*YOUR ASSIGNMENT*
Retype the records starting with the line that contains "What is the" and continuing through the line that contains "Does any single", leaving out the pictures.

*TASK INPUTS*
========

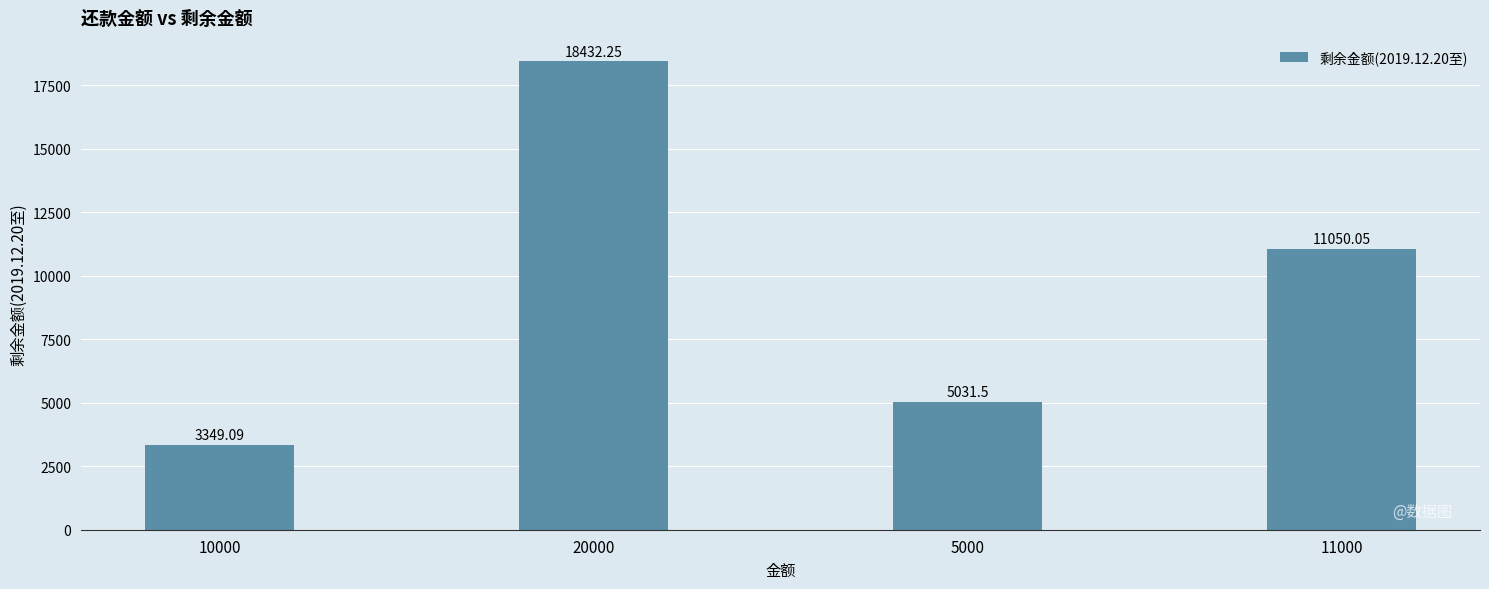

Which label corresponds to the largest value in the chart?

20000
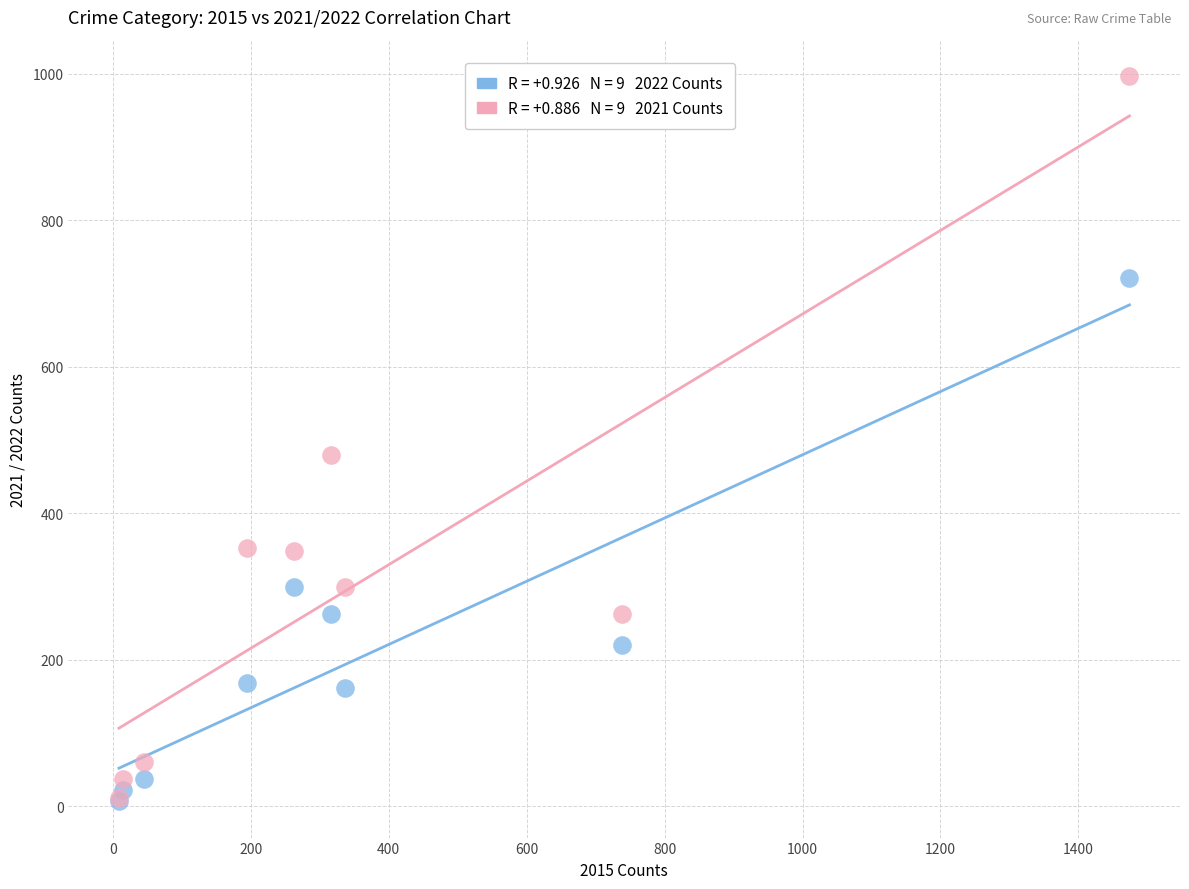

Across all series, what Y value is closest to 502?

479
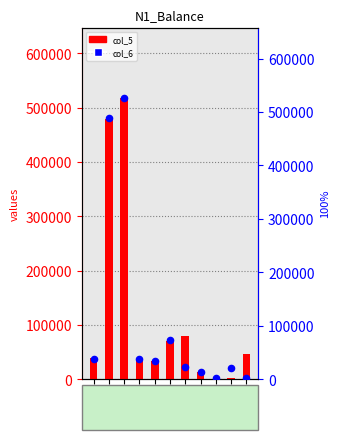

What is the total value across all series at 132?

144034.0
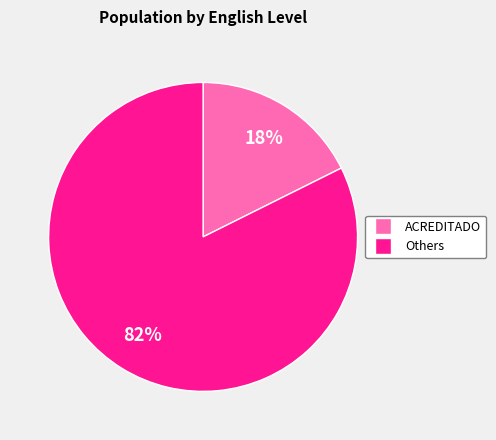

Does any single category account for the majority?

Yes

========

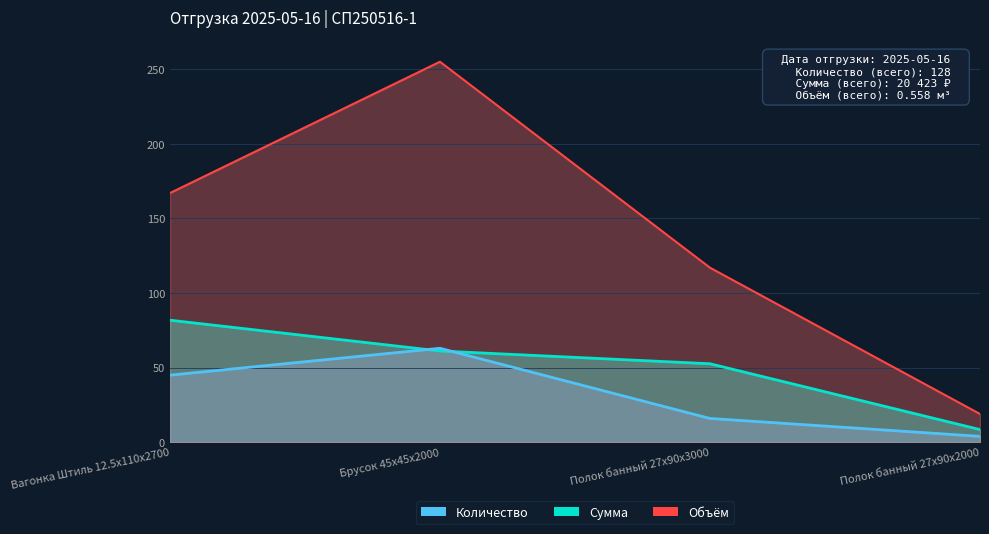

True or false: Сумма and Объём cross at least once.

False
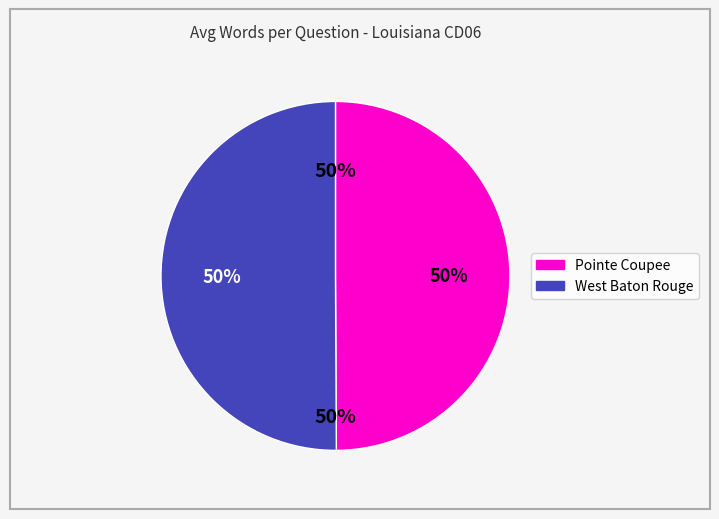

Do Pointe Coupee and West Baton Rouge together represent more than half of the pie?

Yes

========

*EXPECTED ANSWER*
What is the total value across all series at 132?

144034.0

Does any single category account for the majority?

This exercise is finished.